+++ DATA IN THIS EXERCISE +++

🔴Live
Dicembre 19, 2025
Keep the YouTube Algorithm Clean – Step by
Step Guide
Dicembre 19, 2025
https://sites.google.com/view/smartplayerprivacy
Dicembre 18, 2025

+++

* [DESCRIPTION OF THE TASK]:
Starting from the line containing "Keep the YouTube Algorithm Clean – Step by" and ending with the final line of the data, reproduce each line exactly as it appears, including no other lines.

* [SOLUTION TO THIS EXERCISE]:
Keep the YouTube Algorithm Clean – Step by
Step Guide
Dicembre 19, 2025
https://sites.google.com/view/smartplayerprivacy
Dicembre 18, 2025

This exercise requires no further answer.